→ **TEXTO DE LECTURA**:
○ ○ ○

A manera de resumen
RUBÉN CALDERÓN BOUCHET (1918-2012)
La Edad Media
es un todo complejo y muy variado, pero a través de las mutaciones guarda la
unidad de una orientación espiritual decisiva hacia un encuentro definitivo con
Dios que debe realizarse allende el tiempo histórico. Esta preferencia
valorativa supo expresarse con pulcra exactitud en todas las manifestaciones de
su vida cultural y en ninguna parte mejor que en la distribución de sus
ciudades.
Enseñadme la
ciudad donde el hombre vive y advertiré las inclinaciones determinantes de su
espíritu. El triunfo definitivo de la mentalidad burguesa y sus preferencias
económicas han inspirado una filosofía de la historia que trata de explicar el
decurso de nuestra existencia en la tierra como a un negocio bien o mal logrado
de instalación utilitaria. Las grandes y las pequeñas ciudades de nuestro
tiempo parecen confirmar este aserto definitivo y si no fuera por el terror que
acecha solapadamente en la convivencia de las grandes metrópolis y busca organizar
el poder sobre las almas, podríamos creer en el triunfo definitivo de esa idea.
Pero,
necesariamente, cuando se han dado todos los elementos técnicos para la
realización del paraíso burgués, se siente cada vez con más espanto una suerte
de dificultad de ser, de desencanto profundo que afecta al hombre en su más
honda realidad y lo convierte en declarado enemigo de su propia estabilidad.

○ ○ ○

→ **MATERIAL ENTREGADO**:
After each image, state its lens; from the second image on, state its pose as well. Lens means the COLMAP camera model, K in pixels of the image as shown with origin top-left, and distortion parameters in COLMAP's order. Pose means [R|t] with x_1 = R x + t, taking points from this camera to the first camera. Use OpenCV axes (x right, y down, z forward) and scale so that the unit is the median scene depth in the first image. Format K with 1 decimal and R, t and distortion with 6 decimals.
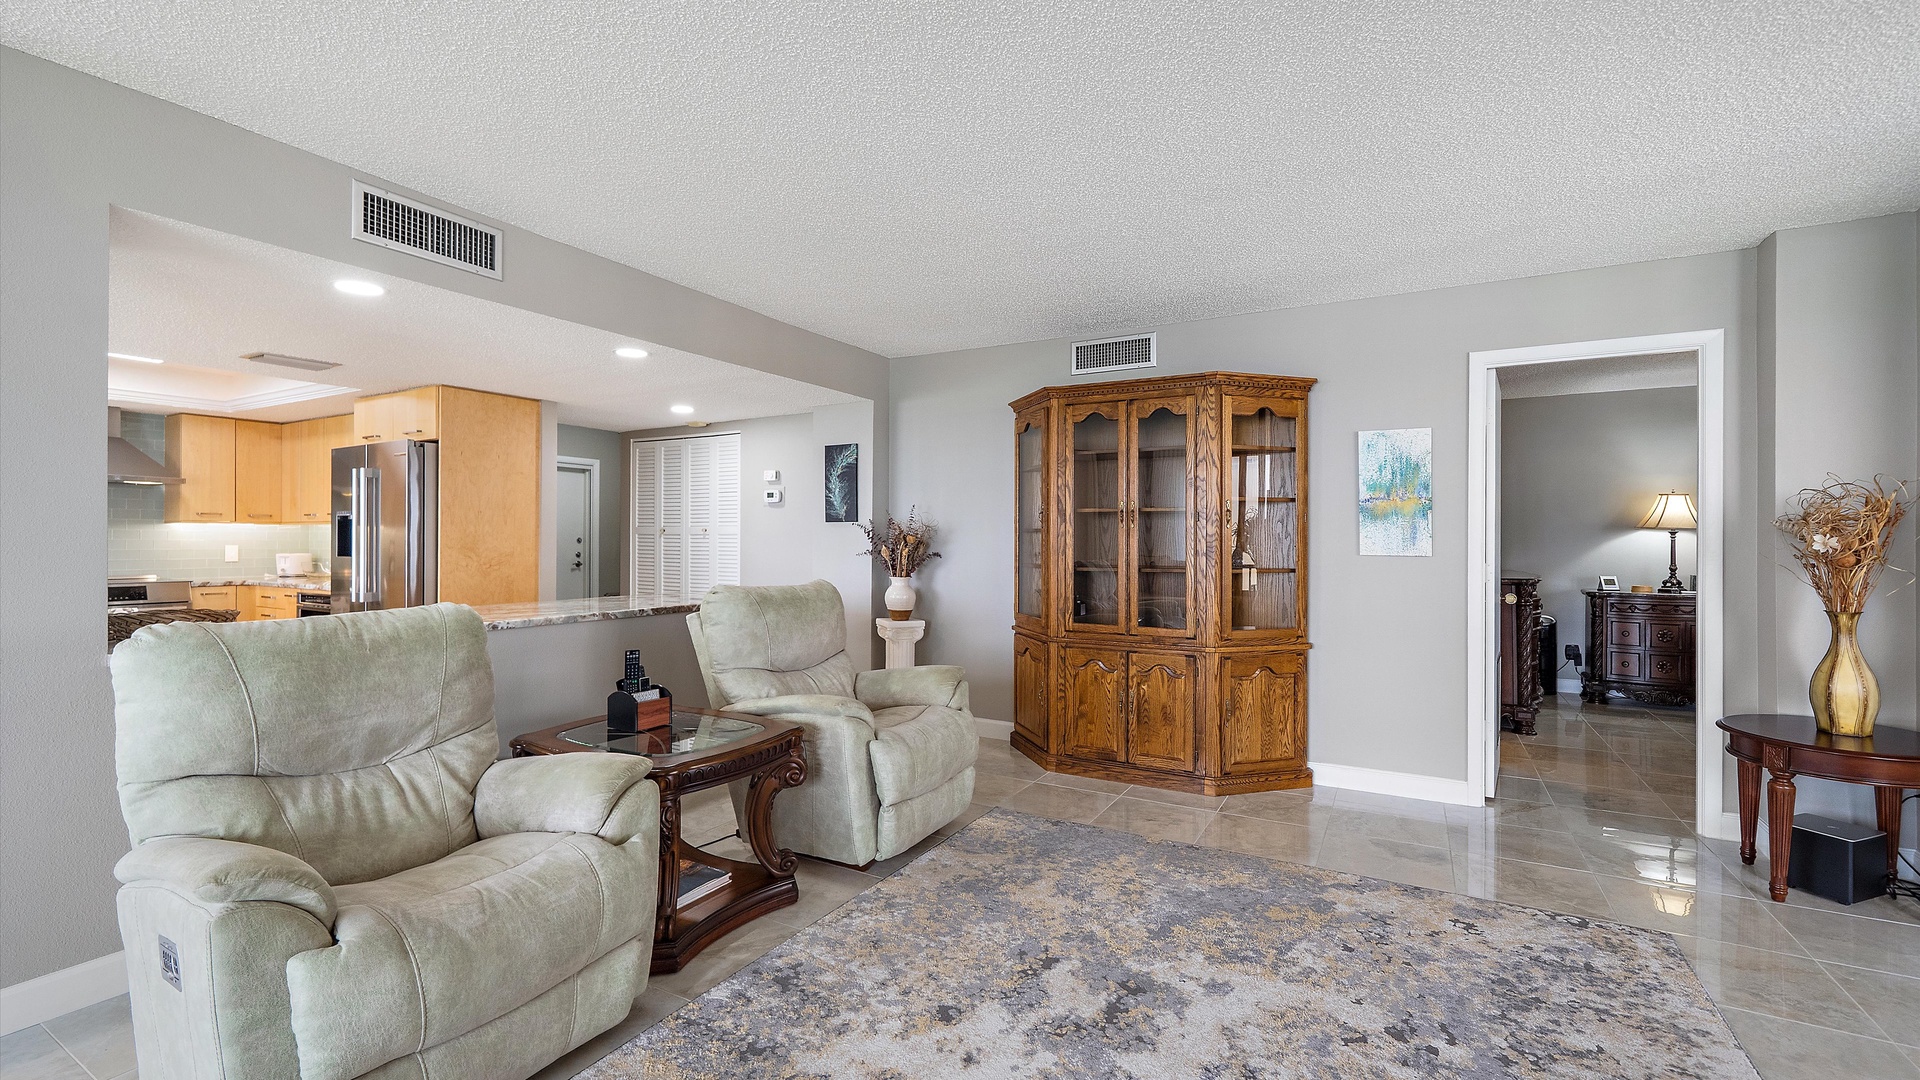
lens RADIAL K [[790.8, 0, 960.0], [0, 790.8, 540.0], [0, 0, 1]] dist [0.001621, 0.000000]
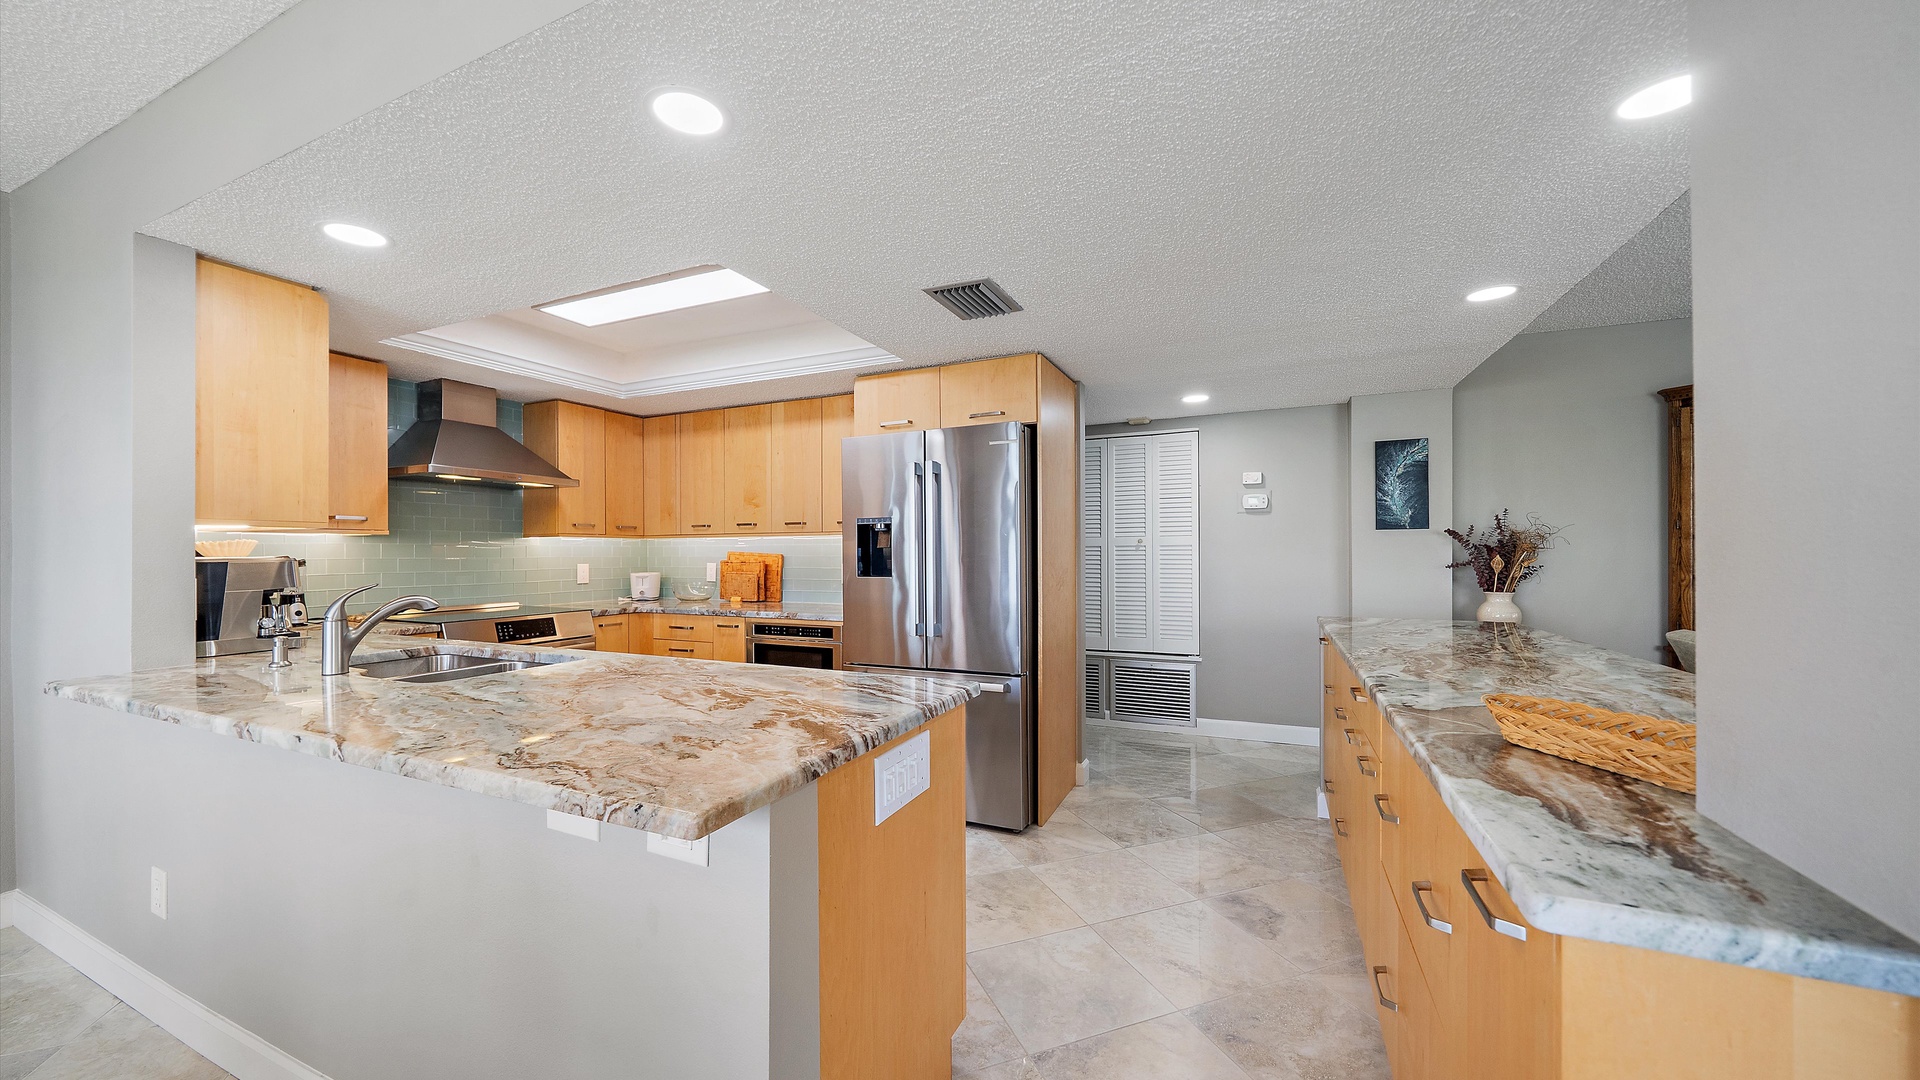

○ ○ ○

→ **TRABAJO PEDIDO**: Transcribe tal cual el fragmento de la lectura que se abre con las palabras que contienen "Enseñadme la" y se cierra con "de esa idea.". El material va aparte de la lectura.

→ **LA RESPUESTA**:
Enseñadme la
ciudad donde el hombre vive y advertiré las inclinaciones determinantes de su
espíritu. El triunfo definitivo de la mentalidad burguesa y sus preferencias
económicas han inspirado una filosofía de la historia que trata de explicar el
decurso de nuestra existencia en la tierra como a un negocio bien o mal logrado
de instalación utilitaria. Las grandes y las pequeñas ciudades de nuestro
tiempo parecen confirmar este aserto definitivo y si no fuera por el terror que
acecha solapadamente en la convivencia de las grandes metrópolis y busca organizar
el poder sobre las almas, podríamos creer en el triunfo definitivo de esa idea.